Despite the total number of immunized Ohioans reaching nearly 29% of the state’s population, case numbers are on the rise causing concern among health professionals. The total number of cases in the state reached 1,020,041 this week, compared to 1,008,171 last week, according to the Ohio Department of Health. There were 18,388 deaths in Ohio attributed to COVID last week and 18,609 as of this week.

Neighboring states, such as Michigan, have experienced large increases in their COVID-19 case numbers this week. Ohio Gov. Mike DeWine said Ohioans should continue to get their shots as soon as possible, as the state now transitions into a race to get as many people vaccinated.

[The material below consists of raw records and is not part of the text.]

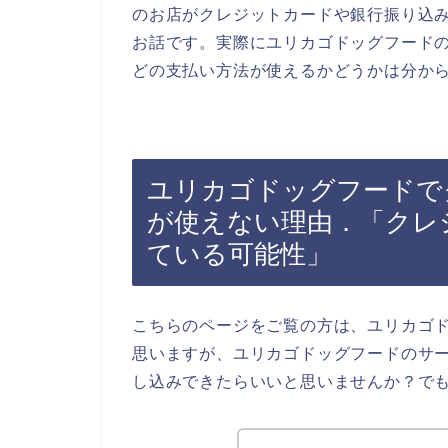
のお店がクレジットカードや銀行振り込
お話です。実際にユリカゴドッグフード
どの支払い方法が使えるかどうかは分か
ユリカゴドッグフードで
が使えない理由．「クレ
ている可能性」
こちらのページをご覧の方は、ユリカゴ
思いますが、ユリカゴドッグフードのサ
し込みできたらいいと思いませんか？で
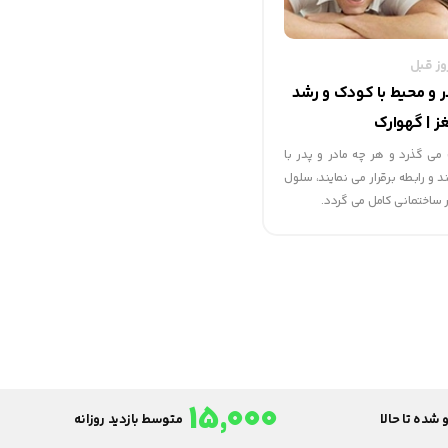
در و محیط با کودک و رشد
ز | گهوارک
ی گذرد و هر چه مادر و پدر با
 رابطه برقرار می نمایند، سلول
 ساختمانی کامل می گردد.
15,000
 شده تا حالا
متوسط بازدید روزانه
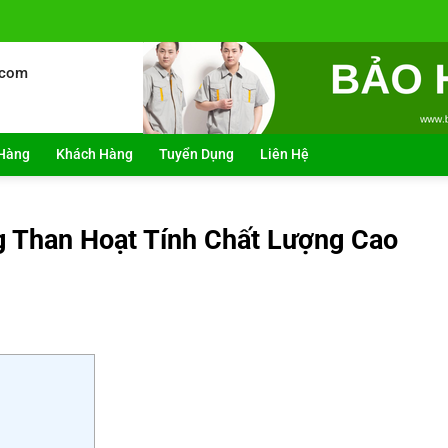
.com
Hàng
Khách Hàng
Tuyển Dụng
Liên Hệ
 Than Hoạt Tính Chất Lượng Cao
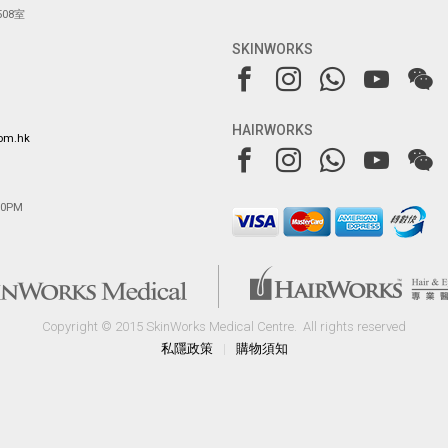
08室
SKINWORKS
HAIRWORKS
com.hk
00PM
Copyright © 2015 SkinWorks Medical Centre.
All rights reserved
私隱政策
|
購物須知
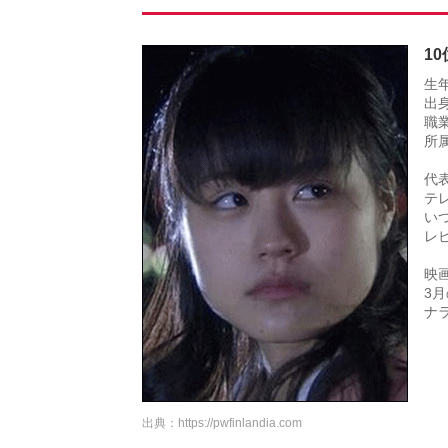
1
生年
出
職
所
代
テ
い
レ
映
3
ナ
出典：
https://pwfinlandia.com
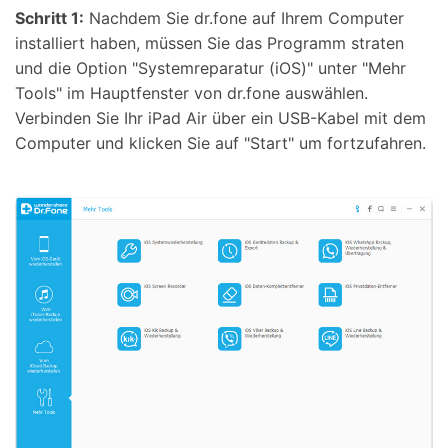
Schritt 1:
Nachdem Sie dr.fone auf Ihrem Computer
installiert haben, müssen Sie das Programm straten
und die Option "Systemreparatur (iOS)" unter "Mehr
Tools" im Hauptfenster von dr.fone auswählen.
Verbinden Sie Ihr iPad Air über ein USB-Kabel mit dem
Computer und klicken Sie auf "Start" um fortzufahren.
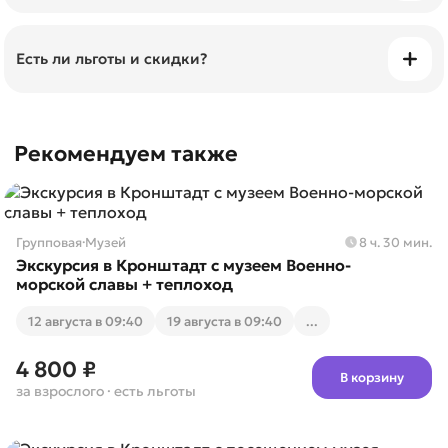
Билеты можно приобрести онлайн и просто
показать их с телефона.
Есть ли льготы и скидки?
Да, скидки предоставляются пенсионерам,
студентам, детям, многодетным семьям,
Рекомендуем также
инвалидам, ветеранам боевых действий. В этом
случае вам нужно купить на сайте льготный билет,
а также не забыть взять с собой подтверждающие
документы. Дети до 4 лет включительно —
Групповая
·
Музей
8 ч. 30 мин.
бесплатно.
Экскурсия в Кронштадт с музеем Военно-
морской славы + теплоход
12 августа в 09:40
19 августа в 09:40
...
4 800 ₽
В корзину
за взрослого
· есть льготы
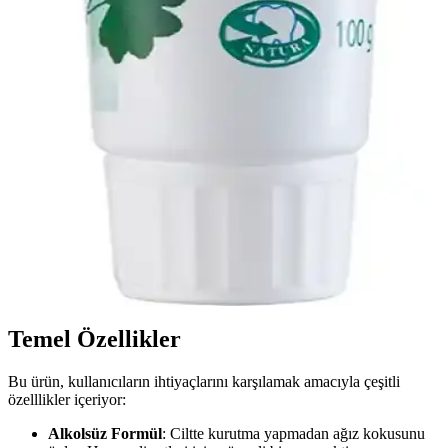
hakkında bilinmesi gerekenler burada.
Ağız Sağlığı İçin Etkili ve Sağlıklı Bakım Yöntemleri
ve Doğal Çözümler
Düzenli ağız bakımı ve doğal ürünlerle ağız sağlığını koruma
yollarını öğrenin. Diş fırçalama, dil temizliği ve doğal kürler ile ağız
hijyeninizi artırın.
Doğal 90 Gr Beyazlatıcı Diş Macunu: Güvenli ve
Etkili Ağız Bakım Seçeneği
Doğal 90 gr beyazlatıcı diş macunu, bitkisel özler ve mineral bazlı
maddelerle dişleri nazikçe temizler, beyazlatır ve ağız sağlığını
destekler. Düzenli kullanım ile etkili sonuçlar sağlar.
Temel Özellikler
Bu ürün, kullanıcıların ihtiyaçlarını karşılamak amacıyla çeşitli
özelllikler içeriyor:
Alkolsüz Formül
: Ciltte kurutma yapmadan ağız kokusunu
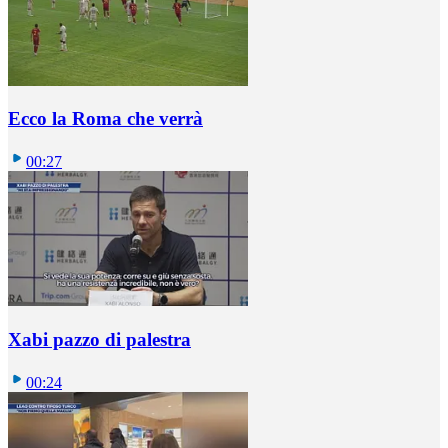
Ecco la Roma che verrà
00:27
Xabi pazzo di palestra
00:24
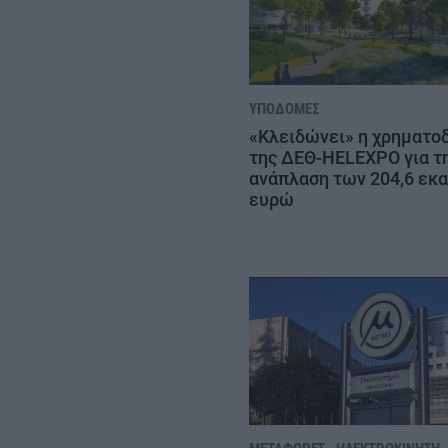
ΥΠΟΔΟΜΈΣ
«Κλειδώνει» η χρηματο
της ΔΕΘ-HELEXPO για τ
ανάπλαση των 204,6 εκα
ευρώ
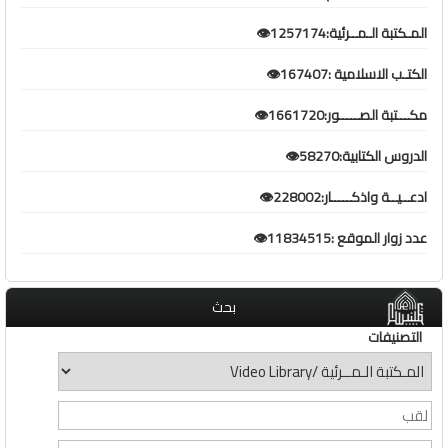
المـكتبة الـمــرئية:1257174👁️
الكتـب الاسلامية :167407👁️
مكـــتبة الصـــــور:1661720👁️
الدروس الكتابية:58270👁️
ادعــيــة واذكـــــار:228002👁️
عدد زوار الموقع :11834515👁️
بحث
التصنيفات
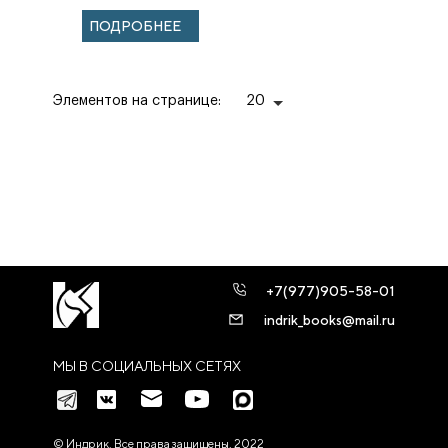
ПОДРОБНЕЕ
Элементов на странице:
20
+7(977)905-58-01
indrik_books@mail.ru
МЫ В СОЦИАЛЬНЫХ СЕТЯХ
© Индрик. Все права защищены, 2022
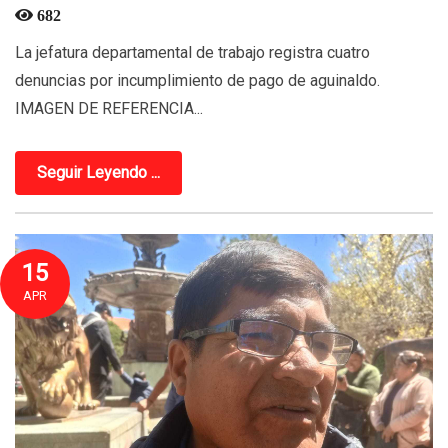
682
La jefatura departamental de trabajo registra cuatro
denuncias por incumplimiento de pago de aguinaldo.
IMAGEN DE REFERENCIA...
Seguir Leyendo ...
15
APR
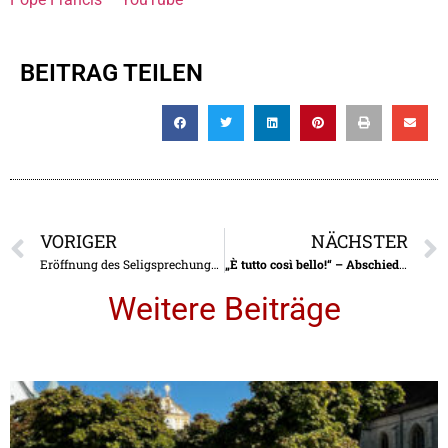
BEITRAG TEILEN
VORIGER
NÄCHSTER
Eröffnung des Seligsprechungs-prozesses von Carmen Hernández
„È tutto così bello!“ –
Abschied von Heidi Carpanese
Weitere Beiträge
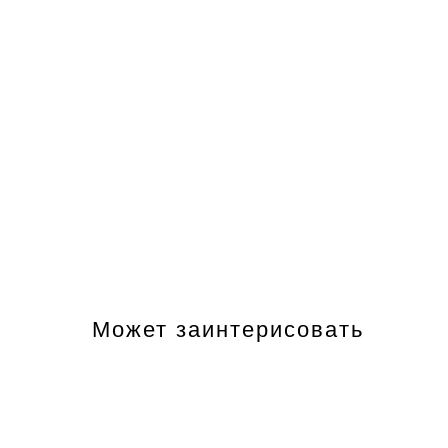
Может заинтерисовать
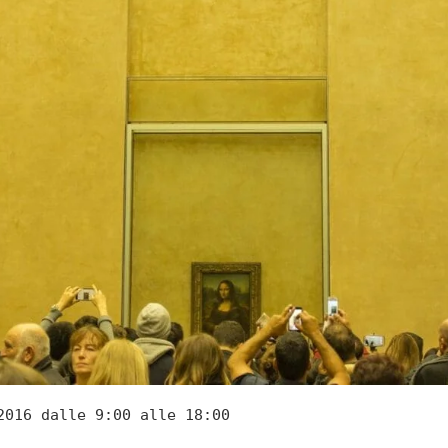
2016 dalle 9:00 alle 18:00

According to Dr. Bruce Vanderhoff, chief medical officer for the Ohio Department of Health, Ohio mirrors the rest of the nation: Cases rise after a leveling off period. The rise in cases is driven substantially by variant strains, Vanderhoff said. Confirmed cases of variant strains of the virus in Ohio rose from 92 as of March 12; to 173, as of March 19; to 620, as of April 1, he said. 

“Ohio remains in a race against a virus that is now more contagious and is right back on our heels,” Vanderhoff said.

Ohio’s new goal is to increase the rate of vaccination across the state. 

As early as next week, Ohio colleges and universities will get doses of Johnson & Johnson’s single-shot vaccine, DeWine said during a press conference Thursday, April 1. 

Most colleges and universities will finish up spring semester in early May. DeWine wants to get these students inoculated as quickly as possible in order to keep at-risk populations safe when students leave school and return to their homes and families. . 

New variants of the virus are causing COVID-19 cases in Ohio to rise again after a leveling off period, says Dr. Bruce Vanderhoff, chief medical officer for the Ohio Department of Health. (Photo provided from the CDC)

Last week, Miami University said it would give out doses of vaccines to its staff and faculty, but mentioned the likelihood of student doses to be provided only if Johnson & Johnson’s vaccine was made available. The invitational appointments for employees are starting this week, April 7 from 6 a.m. to 6 p.m. However, it is unclear at this time when Miami University will receive student doses.

The governor also mentioned the possibility of opening up vaccines for private businesses to distribute shots to their own employees. The vaccines are planned to start April 12, DeWine said, and businesses can take up to 25% of their vaccine allocation for that week and start doing closed pods for their own employees, or can partner with other organizations to provide the vaccine.

It is hoped that the new availability and access will encourage more individuals to get their shots.

For anyone struggling to apply for a vaccination appointment, or who does not have the ability to travel to a vaccination site, the City of Oxford has set up a COVID Vaccine Hotline at (513) 524-5238, in conjunction with the Butler County General Health District and the Butler County Regional Transit Authority. 

Anyone over the age of 18 who resides in the Talawanda School District, with limited internet access, transportation needs or in need of special assistance, may call the hotline for help scheduling a shot and getting to a vaccination site.